When they returned to mounted work, the able- bodied riders melted into lovely deep seats with tall, balanced bodies. I then had them move into slow work on the horses, with a lot of walking at first, but later with the full quota of activity. The one criterion, especially at first, was if the rider lost any of the Four Basics or if there was any resistance in the horse, they would return to a walk or sometimes a halt. Then the rider could center and reorganize, affecting the horse as well, before moving off again. By the end of the two- or three-day clinics, the riders were wonderfully balanced and fluid, and the horses were balanced, forward and straight at all gaits. This experience was strong proof of how valuable groundwork is in learning Centered Riding. First, you can concentrate on yourself alone without the distractions of a horse beneath you. Second, the horse does not have to put up with and, in some cases, endure the seemingly endless mistakes you make, which are inevitable when you are learning.

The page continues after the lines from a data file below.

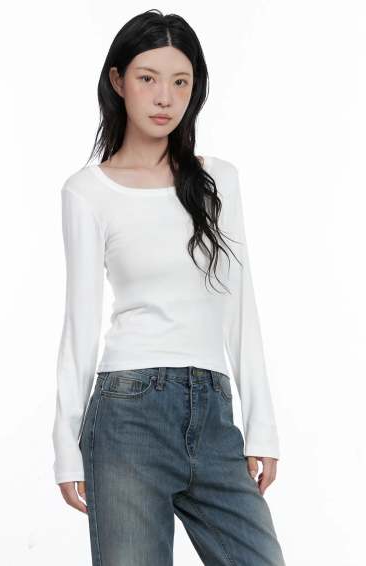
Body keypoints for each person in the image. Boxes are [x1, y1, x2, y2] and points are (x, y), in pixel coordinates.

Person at [52, 8, 286, 566]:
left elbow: (240, 305)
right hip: (127, 413)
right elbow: (80, 323)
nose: (165, 97)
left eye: (181, 82)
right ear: (118, 81)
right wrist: (65, 445)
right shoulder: (88, 192)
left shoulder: (217, 180)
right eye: (148, 78)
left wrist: (262, 426)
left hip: (213, 412)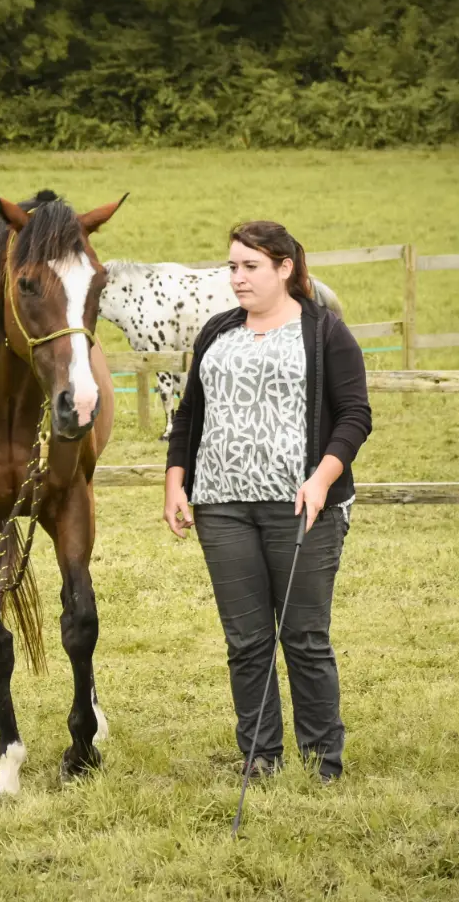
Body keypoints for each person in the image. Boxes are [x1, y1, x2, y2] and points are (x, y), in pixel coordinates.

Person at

Pamela, a local veterinarian, has a very determined Morgan named Buster, whom she brought to one of my first clinics after my discovery with the disabled. Pamela tends to be crooked from an old injury. She complained that Buster had been leaning heavily on her outside rein on one side all summer, and she was fed up with it. We did some intensive centering work both on the ground and mounted, with no mention of inside or outside reins or of corrective work for horses or riders. (By the way, when I refer to the inside rein or leg, I mean the hand or leg on the inside of the circle or turn you are riding.) At the end of the class, I asked each rider, as I always do, what had been special during the lesson. Pamela burst into a big smile and said, “I’m straight [which she was], and Buster didn’t once lean on the outside rein. He’s straight, too!”

Another student was Alexandra, a 14-year-old hunt-seat rider working into the Medal/Maclay classes. Ambitious and talented, she had a good foundation in the techniques needed in major equitation classes. But she was full of tension, which was interfering with her further progress. In her first lesson with me, we spent a long time on the ground working through the Four Basics, learning to move from her center and exploring the correct use of her joints. Once she was on the horse, we spent a long time at the walk sorting out how to stay centered, how she could avoid holding her breath under stress and how to maintain the use of the Four Basics and grounding. We took the same objectives into the trot and canter. She became nicely fluid and balanced. She came back two weeks later having competed in a Medal/Maclay class. She had won the blue ribbon despite stiff competition against experienced, competent equitation riders. When her mother asked what she had done differently, Alexandra replied, “I didn’t think at all about my equitation. All I did was think about centering the whole time, and my horse went like silk.”

This begins to sound as if all we have to do to learn how to ride is to learn how to be centered, which, of course, is not true. Pam, Alexandra and the clinic participants were already riders. During the clinic sessions, I inserted many directives for specific situations, but the emphasis was on doing it all from the center. The result of this approach indicates that riders can learn and apply the myriad details of riding more easily and efficiently through centering and achieve beautiful results.

Often I have people tell me, “You have not only helped my riding; you have changed my whole life.” Usually, this is simply because they have been able to increase their awareness or because of the relief of being able to allow things–their bodies and their lives–to function on their own after years of struggling to be in control of everything. You will discover in your own way what centering can accomplish when you open up to awareness and quiet.